Last month my ex and I broke up. He was my first real boyfriend and we lasted just over five months. That might not seem very long but to us it was. I was his first real girlfriend, the first girl who he brought to meet his parent. I even lost my virginity to him.

When we broke up it was very out of the blue. He texted me one morning, very random, and ended it. I later found out it was because he was in a tough spot in his life (he had moved out on his own for the first time to a new town a few months before and had a new job and everything) and didn't really understand himself why he dumped me. He said he needed to get himself together. I told him I wouldn't wait around and that I would date other guys, which i did.

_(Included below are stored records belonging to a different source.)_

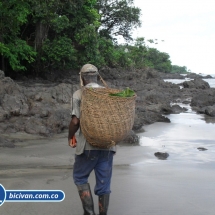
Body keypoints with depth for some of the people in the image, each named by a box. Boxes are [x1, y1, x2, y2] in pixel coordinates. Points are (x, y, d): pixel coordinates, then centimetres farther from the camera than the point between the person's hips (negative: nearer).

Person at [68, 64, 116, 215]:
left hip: (88, 145, -3)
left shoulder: (79, 94, -4)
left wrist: (70, 137, 6)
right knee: (104, 182, 10)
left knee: (80, 177, 14)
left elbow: (75, 121, -12)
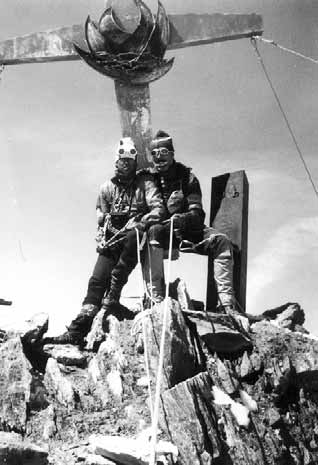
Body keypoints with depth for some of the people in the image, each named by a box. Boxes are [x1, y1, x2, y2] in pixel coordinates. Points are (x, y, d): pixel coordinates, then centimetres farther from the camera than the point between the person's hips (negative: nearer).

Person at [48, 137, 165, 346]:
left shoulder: (145, 183, 2)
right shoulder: (107, 187, 13)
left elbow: (158, 209, -10)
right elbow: (101, 217, 21)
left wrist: (142, 222, -26)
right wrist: (103, 236, 4)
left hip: (135, 236, -3)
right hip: (112, 241, 3)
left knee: (133, 236, -39)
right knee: (97, 279, -12)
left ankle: (114, 294, -28)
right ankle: (78, 330, -14)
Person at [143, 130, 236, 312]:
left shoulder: (187, 176, 0)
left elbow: (197, 214, -9)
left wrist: (182, 218, -31)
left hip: (188, 229, 1)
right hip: (164, 230, -1)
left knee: (222, 241, -24)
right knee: (154, 232, -36)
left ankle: (227, 300, -30)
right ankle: (155, 295, -38)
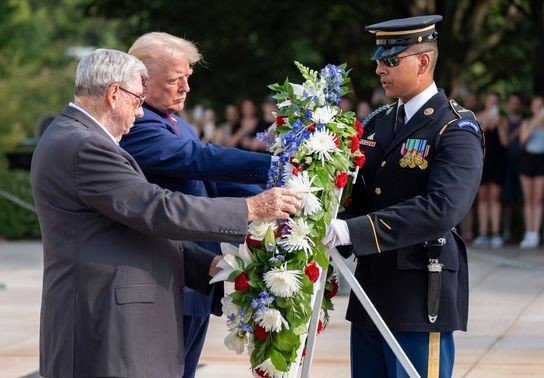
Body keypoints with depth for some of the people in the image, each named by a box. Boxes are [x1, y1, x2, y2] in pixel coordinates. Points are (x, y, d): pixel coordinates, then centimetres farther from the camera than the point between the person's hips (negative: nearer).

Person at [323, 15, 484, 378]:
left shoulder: (456, 130, -11)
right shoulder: (378, 124, 13)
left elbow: (442, 208, -26)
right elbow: (359, 195, 14)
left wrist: (354, 230, -31)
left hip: (420, 297, -7)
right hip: (372, 291, 7)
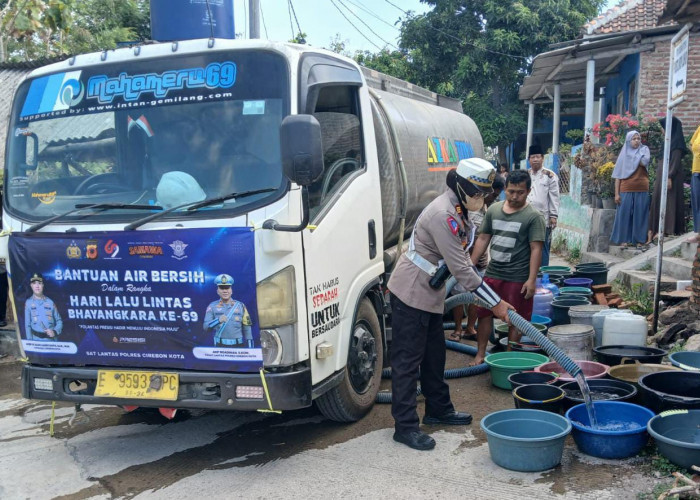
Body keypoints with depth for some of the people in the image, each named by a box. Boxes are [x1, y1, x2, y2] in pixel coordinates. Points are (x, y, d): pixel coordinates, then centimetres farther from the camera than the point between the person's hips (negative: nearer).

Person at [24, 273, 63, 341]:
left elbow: (59, 321, 9)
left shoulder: (50, 302, 4)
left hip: (52, 340, 1)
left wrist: (55, 332, -10)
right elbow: (27, 325, 2)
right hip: (37, 341, -1)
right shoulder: (28, 303, 3)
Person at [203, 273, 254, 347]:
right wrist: (218, 320, -26)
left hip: (238, 347, 1)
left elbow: (247, 329, 6)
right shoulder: (212, 307, 5)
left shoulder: (240, 306, 7)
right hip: (220, 346, -1)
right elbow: (206, 327, -6)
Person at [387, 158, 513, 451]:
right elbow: (460, 268, -25)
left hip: (429, 295, 10)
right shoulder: (443, 214, -24)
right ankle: (405, 426, 3)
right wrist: (495, 303, -20)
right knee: (408, 360, -4)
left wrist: (482, 297, 12)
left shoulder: (457, 211, 9)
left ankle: (438, 410, 34)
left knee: (434, 355, 19)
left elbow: (460, 261, 16)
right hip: (410, 294, -10)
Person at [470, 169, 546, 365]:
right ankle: (480, 354, 21)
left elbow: (536, 249, -12)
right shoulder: (493, 209, 7)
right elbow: (483, 239, 13)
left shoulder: (533, 216, -8)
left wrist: (531, 279, -18)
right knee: (484, 313, 8)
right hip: (492, 273, 5)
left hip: (518, 278, -5)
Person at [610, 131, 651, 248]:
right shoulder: (624, 154, 9)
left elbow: (645, 161, -14)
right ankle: (624, 239, 6)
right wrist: (616, 193, -3)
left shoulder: (644, 149, 9)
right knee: (625, 214, -1)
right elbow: (618, 175, 5)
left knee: (640, 214, 1)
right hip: (626, 189, 0)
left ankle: (639, 240, 7)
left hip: (641, 190, 0)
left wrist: (632, 158, 2)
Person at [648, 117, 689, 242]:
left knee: (669, 201, -9)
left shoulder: (676, 141, -8)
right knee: (659, 201, 6)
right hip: (662, 175, 9)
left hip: (670, 176, -9)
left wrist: (670, 177, -24)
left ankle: (666, 230, -10)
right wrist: (657, 178, 19)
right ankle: (658, 230, 6)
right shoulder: (669, 140, 18)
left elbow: (676, 161, -17)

The ex and I didn't talk for a couple weeks then decided to try being friends. About a month after the break up, i was currently dating a guy, my ex and I were hanging out at his house in his room. It was the first time we had been alone together since the break up (when we hung out friends were always around). We started talking about us and then were suddenly kissing. We told eachother how much we missed eachother.

After that, I broke up with the guy I was seeing (who was a very sweet guy) and got back with my ex. We were amazingly happy for the next week together. By the end of the week I started to notice a couple little things that made our relationship shaky the first time we were together. I didn't want to go down the same path, so I told him they needed to go. It ended up starting a huge fight and we broke up.

Later I realized my mistake and tried to apologize but he had thought about how the relationship wouldn't work the second time around. He told me he doesn't like "telling people" he "has a girlfriend" like I would be some sort of burden to his independance. I tried to tell him that is the last thing I want to do but he just settled on telling me he is confused.

I am in love with him and don't know what I can do. Did I mess up my second chance completely? What should I do?

Posted

In all honesty, in doesn't sound like you are suited for each other. I don't mean to sound cruel, but if there were things that were bothering you (making it shaky) and then you told him and he went off....that isn't really a good thing.

 

A relationship shouldn't be like that and then for him to say he doesn't want a girlfriend. Why do you want to chase after someone who wants to act so aloof and some what uncaring. Of course he was all interested and nicey nice when you had a new boyfriend, and once you dumped him, he just resorted back to his usual self. Save yourself from months to years of heartache and rid yourself of him now and continue to date other people.